Asked if Jason is a threat to the community, Nicole said he could be, but said she believes he would never intentionally hurt anybody. He's a bigger threat to himself, she said.
The day Nicole went to the 420 Emporium, she said she had spent the afternoon with him in a cemetery where he prayed for God to take his life.
"He said, 'just come to shoot me now because I’m not going to commit suicide, because I want to go to heaven and see my children some day.'
"One of these days, one of these days he is going to be dead," Lang's mother added. "Or he's going to wind up in prison for the rest of his life because he’s under the influence, and really, it’s not even him. He’s a good person. Right now he’s so messed up, it’s not Jason."
The protest planned for tomorrow, though, isn't just about Jason.
"I’m not just trying to save him," his mother said. "There are so many people. There are his kids and there are other kids. This is just such a horrible drug right now. This is a awful drug."
Her son, at least today, agrees.
He supports making bath salts illegal he said and doesn't believe others should use it.
"I apologize to the community," Jason said. "I think bath salts in general can screw up a lot of people's lives. People don’t trust you anymore, you lose friends, you lose finances, just like any other drug. What I can assure you though is that through this whole thing, I've kept my sanity."
Later in the same conversation, he said, "They (bath salts) are dangerous.
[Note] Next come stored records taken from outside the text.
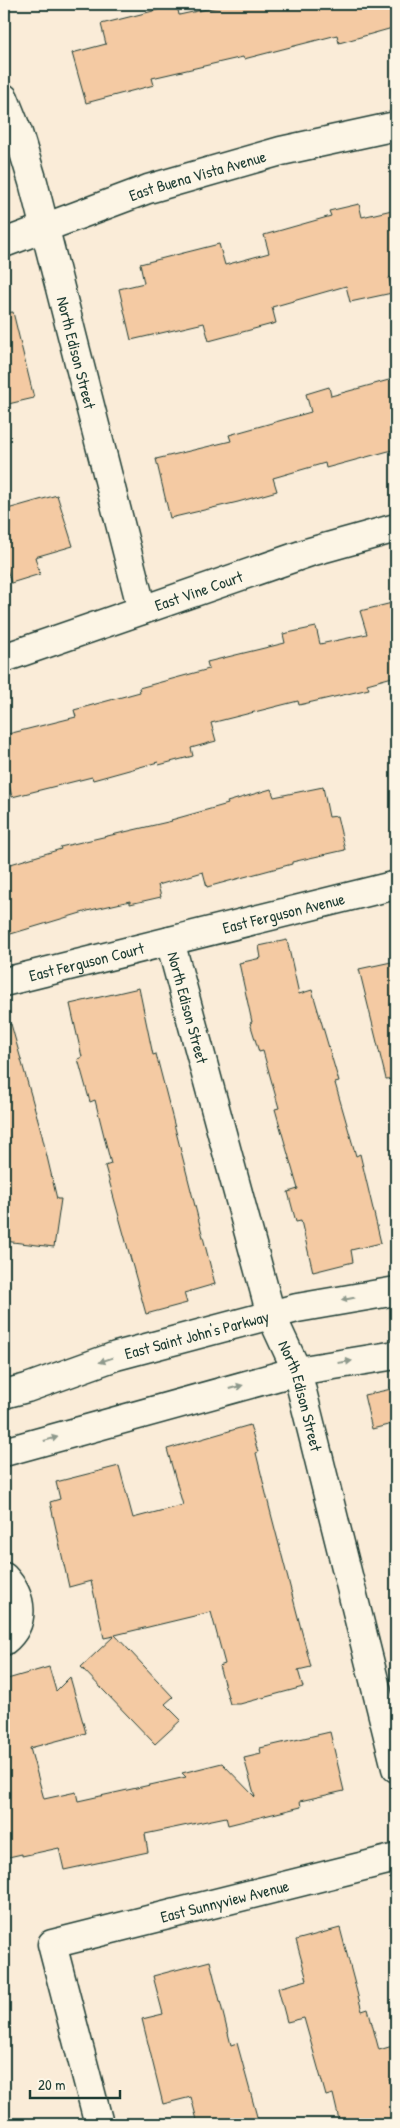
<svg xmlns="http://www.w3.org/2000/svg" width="400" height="2128" font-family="'Patrick Hand',sans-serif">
	<rect width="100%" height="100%" fill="#faecd8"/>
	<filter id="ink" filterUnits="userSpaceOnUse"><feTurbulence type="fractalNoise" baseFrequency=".02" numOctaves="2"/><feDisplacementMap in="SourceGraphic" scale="10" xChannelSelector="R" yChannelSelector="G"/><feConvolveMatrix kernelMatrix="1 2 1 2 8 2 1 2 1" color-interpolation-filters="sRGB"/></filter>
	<g filter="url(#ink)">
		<path fill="#f4caa3" stroke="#1f3d34" d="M230 4H396V27L339 43 337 35 244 59 243 57 152 78 154 85 86 103 72 53 106 44 101 24 177 5 179 15Z
			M359 204 362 217 392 210 396 231V276L389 278 392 293 350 302 346 286 272 307 276 323 209 341 204 323 131 340 119 289 144 283 140 264 219 244 225 265 269 253 264 235 331 216 329 211Z
			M13 312 34 398 4 405V313Z
			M396 378V449L326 468 325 463 273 478 277 491 238 502 170 518 156 459 231 441 229 435 311 412 306 394 329 387 331 396Z
			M57 495 73 546 35 557 40 574 11 583 4 559V510Z
			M396 602V676L367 684 369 689 299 705 298 701 211 723 216 741 191 748 193 756 159 765 158 762 93 780 92 777 12 797 4 764V735L76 717 74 710 140 692 139 688 209 669 207 662 285 643 283 634 316 627 320 644 367 634 360 611Z
			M323 787 329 817 337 816 345 850 292 862V864L207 887 203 872 158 885 161 897 130 904V901L91 910 4 936V866L61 849 60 847 172 821 171 820 228 804 227 802 271 789 274 797Z
			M287 940 299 994 312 990 339 1082 335 1083 356 1156 360 1154 381 1243 351 1250 353 1262 313 1272 301 1221 296 1222 288 1192 298 1189 275 1109 279 1108 263 1051 259 1052 250 1023 252 1022 239 963 261 958 259 946Z
			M396 961V1078L386 1079 359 969Z
			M139 988 153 1055 156 1054 163 1081 215 1284 184 1293 187 1303 146 1314 105 1166 111 1164 95 1100 90 1102 78 1059 82 1057 70 1004Z
			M11 1024 40 1127 57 1199H61L54 1247 4 1241V1025Z
			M396 1388V1423L372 1429 364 1395Z
			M250 1425 258 1452 256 1453 270 1510 311 1667 298 1670 303 1687 240 1704H230L219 1666 225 1664 211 1612 115 1635 173 1697 165 1704 181 1720 155 1744 81 1667 114 1636 104 1638 91 1581 69 1587 50 1502 60 1499 56 1482 119 1466 133 1518 183 1505 167 1449Z
			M49 1667 56 1691 70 1677 86 1733 30 1748 44 1799 76 1792 78 1801 186 1777 182 1773 222 1763 255 1797 244 1758 261 1754 260 1748 330 1732 344 1791 300 1801 301 1807 228 1825 226 1817 145 1834 148 1852 64 1870 59 1848 22 1856V1854L4 1858V1680Z
			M340 1928 362 2011 368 2009 379 2050 396 2045V2077L389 2079 396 2107V2124H340L333 2094 326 2096 304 2018 287 2022 278 1988 307 1980 296 1940Z
			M210 1961 231 2045 237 2043 259 2124H198L191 2097 163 2104 142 2019 163 2014 153 1976Z"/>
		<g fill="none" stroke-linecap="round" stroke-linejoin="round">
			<g stroke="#1f3d34" stroke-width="31">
				<g id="street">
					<path id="s1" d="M4 98 18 133 33 182 142 610"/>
					<path id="s2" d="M4 243 148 189 281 151 396 126"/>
					<path id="s3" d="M4 658 310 552 396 528"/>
					<path id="s4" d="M170 941 271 1315 297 1371 396 1768"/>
					<path id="s5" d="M4 982 396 885"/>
					<path d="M4 1577C23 1597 26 1623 4 1641"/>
					<path id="s6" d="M99 2124 52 1944 396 1858"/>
				</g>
			</g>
			<g stroke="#1f3d34" stroke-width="31">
				<g id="secondary">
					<path id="s7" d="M4 1394 27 1388 116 1356 297 1308 396 1291"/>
					<path d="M4 1452 297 1371 396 1355"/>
				</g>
			</g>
			<use href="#street" stroke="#fcf5e5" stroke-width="28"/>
			<use href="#secondary" stroke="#fcf5e5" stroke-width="28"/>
		</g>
		<defs><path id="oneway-solid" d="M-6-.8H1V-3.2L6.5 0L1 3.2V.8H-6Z" transform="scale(1.25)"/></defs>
		<g fill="#8e998c">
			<use href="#oneway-solid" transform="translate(348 1299) rotate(169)"/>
			<use href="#oneway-solid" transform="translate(106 1360) rotate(161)"/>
			<use href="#oneway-solid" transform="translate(345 1362) rotate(-8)"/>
			<use href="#oneway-solid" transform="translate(236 1387) rotate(-15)"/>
			<use href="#oneway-solid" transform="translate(51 1439) rotate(-16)"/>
		</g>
	</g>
	<g text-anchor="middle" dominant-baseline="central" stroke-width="4" stroke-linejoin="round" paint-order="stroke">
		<g font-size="16" fill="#1f3d34" stroke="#fcf5e5">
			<text stroke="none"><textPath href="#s2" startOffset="205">East Buena Vista Avenue</textPath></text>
			<text stroke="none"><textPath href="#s1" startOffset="265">North Edison Street</textPath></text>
			<text stroke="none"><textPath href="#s3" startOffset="206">East Vine Court</textPath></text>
			<text stroke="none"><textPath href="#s5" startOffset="288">East Ferguson Avenue</textPath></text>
			<text stroke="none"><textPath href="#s5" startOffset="85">East Ferguson Court</textPath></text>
			<text stroke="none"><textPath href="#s4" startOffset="69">North Edison Street</textPath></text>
			<text stroke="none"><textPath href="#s7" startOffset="202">East Saint John's Parkway</textPath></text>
			<text stroke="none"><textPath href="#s4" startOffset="474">North Edison Street</textPath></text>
			<text stroke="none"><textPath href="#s6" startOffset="364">East Sunnyview Avenue</textPath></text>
		</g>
	</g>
	<rect width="400" height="2128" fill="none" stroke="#fcf5e5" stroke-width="20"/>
	<rect x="10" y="10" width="380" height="2108" fill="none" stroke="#1f3d34" stroke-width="2" filter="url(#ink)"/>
	<path d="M30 2090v8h90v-8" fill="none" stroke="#1f3d34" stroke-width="2.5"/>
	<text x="38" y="2090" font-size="15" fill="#1f3d34" stroke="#fcf5e5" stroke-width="4" paint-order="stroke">20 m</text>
</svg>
They’re dangerous. It’s something you don’t want to mess with, just like other drugs. One thing I’ve learned about bath salts is they kind of get a grip on you more than any other drugs."
"I would like to make a public apology," he added, "to the police, to anybody I’ve caused grief to, any thing that has gone on that’s been a negative side to it; however, I did learn a lot of really interesting things from it. If there’s somebody out there who could help me in that sense, that would be awesome."